Searching Google again, this time for AppWizards on Pocket PC, the only documentation I found relating to this wizard was on MSDN under some pre-release documentation for EVC 4.0;
The idea is that you add the header file (customaw.h) and the lib file (mfcapwz.lib) to your VC++ environment. I am led to believe these are different in some way to the copies that already exist in the environment (these files were already available under my VC++ 6 installation). Lastly you need to copy the Windows CE wizard itself, this is the file called "cecustmwz.awx" or "cecust~1.awx" (yes, that is the right name) to your IDE (I placed mine under C:\Program Files\Microsoft Visual Studio\COMMON\MSDev98\Bin\IDE). The name of the AWX file is not important.

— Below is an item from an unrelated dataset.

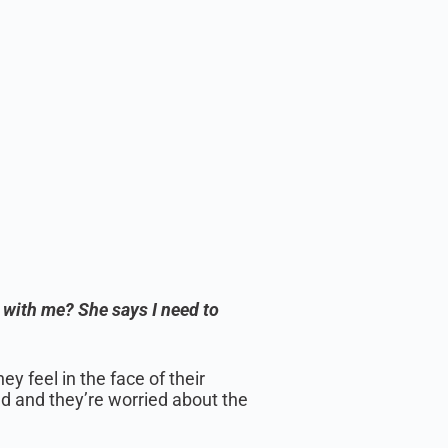
 with me? She says I need to
y feel in the face of their
d and they’re worried about the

When your VC++ IDE is restarted a new wizard called "CE Custom AppWizard" is available. Following the wizard prompts it allows you to create a VC++ project which you can build into a new wizard that can be used in EVC.
There obviously is a bit more to the AWX format, for example the $$root$$ macro value (which is a place holder for project name entered from the IDE) but documentation for these kinds of things is almost non-existant (although the MSDN article does cover some of this).

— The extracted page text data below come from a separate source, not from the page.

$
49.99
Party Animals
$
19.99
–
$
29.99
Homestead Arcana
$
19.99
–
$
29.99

However, generating a simple wizard using the standard approach is easy enough, if you have access to VC6 that is!
So what happens if you dont have access to VC6?
An Alternative Approach
If you recall earlier in the article, AWX files are actually MFC DLL files. The "magic" in the DLL's is actually a resource type called "TEMPLATE." The template type contains all of the raw code used in the template (ie any cpp, h, resources files etc). These resources can be edited or replaced using any resource editor.
I won't go into too much deatil on how to use a resource editor since most developers will already be familiar with this. Basically resource editors can be used to swap, extract, edit or delete resources from a compiled DLL or EXE. My favourite resource editor is ResHacker (Resource Hacker) which is an awesome freeware product. Although it hasn't been updated since 2002 its a great application and I find it to be an essential developers tool.
Using ResHacker it is easy to inject new code directly into an existing wizard without having to write your own wizard. This is a quick solution if all you need to do is slightly alter an existing wizard.
If you want a variation of an existing wizard (and to retain the original) you can copy an existing wizard (just a file copy in Explorer) and alter the code as required in ResHacker. The EVC IDE will actually load the second DLL but the description will be the same as the original. The way to fix this is to edit the "ProductName" attribute under the Version Info resource (see screenshot below).
Points of Interest
Out of interest I did try and compile the code for a Project Wizard in Visual Studio 2003 but this crashed EVC when I attempted to run the wizard.
Deleting, moving or changing the extension of AWX files is an easy way to clean up the number of Project Wizards that show up in the IDE. For instance, I prefer to us WIN32 instead of MFC so I have moved the MFC wizards so that the IDE does not detect them (see screenshot below).